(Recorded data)
────

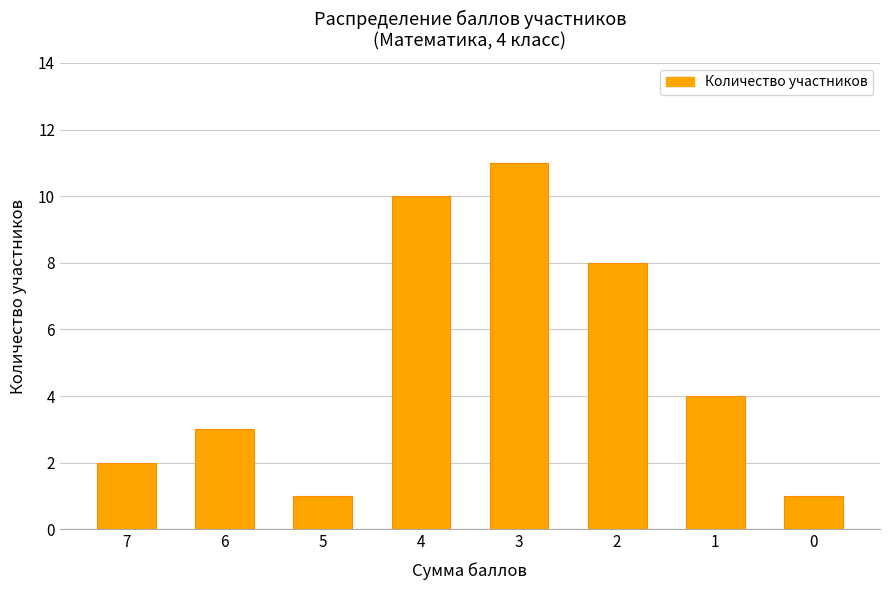

Count the values in the range 2 to 10.

5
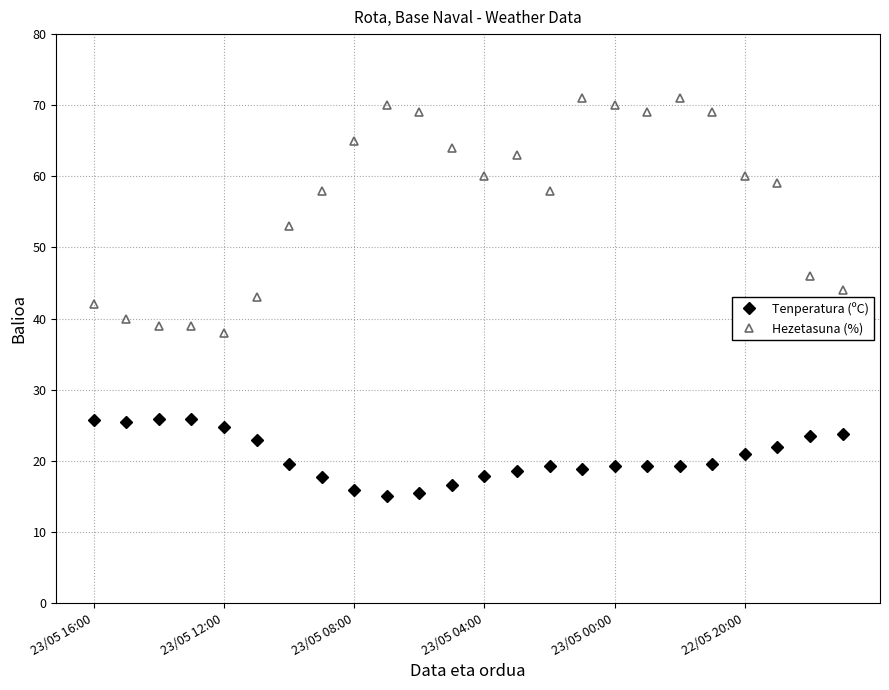

Which series has the largest range (max minus min)?

Hezetasuna (%)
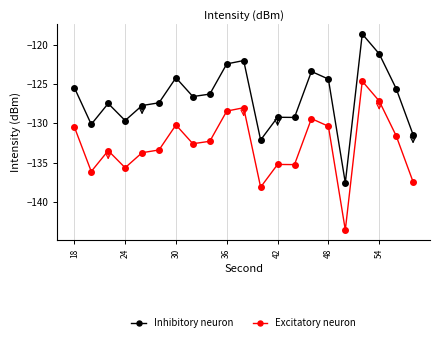

How many lines are shown in the chart?

2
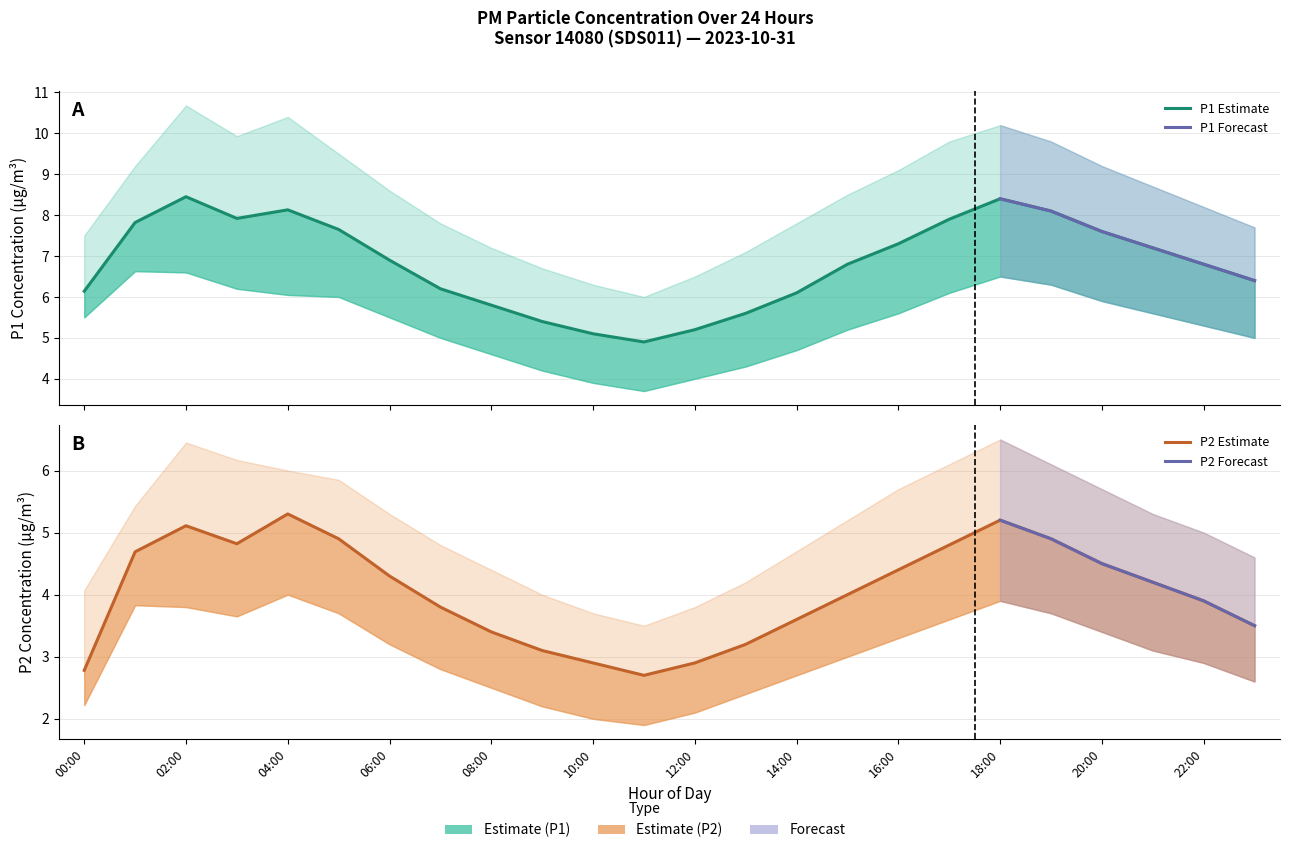

What is the value of the P1_upper point at the 9th from the left?

7.2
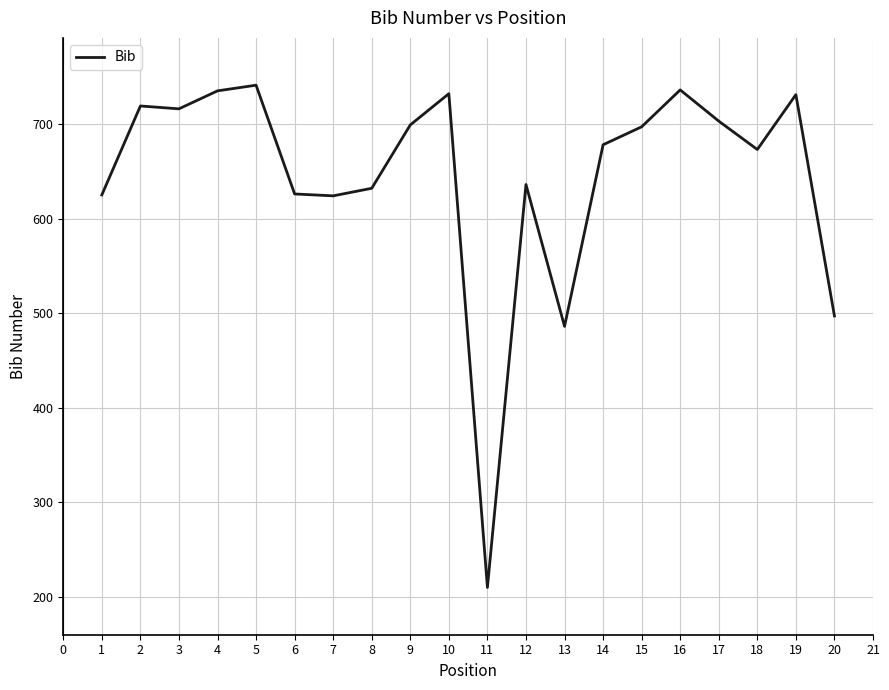

The value at 9 is 965. True or false?

False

────

> [Written task] Copy out the listing above word for word, leaving out the pictures.

> [Solution to this task]
Count the values in the range 2 to 10.

5

Which series has the largest range (max minus min)?

Hezetasuna (%)

How many lines are shown in the chart?

2

What is the value of the P1_upper point at the 9th from the left?

7.2

The value at 9 is 965. True or false?

False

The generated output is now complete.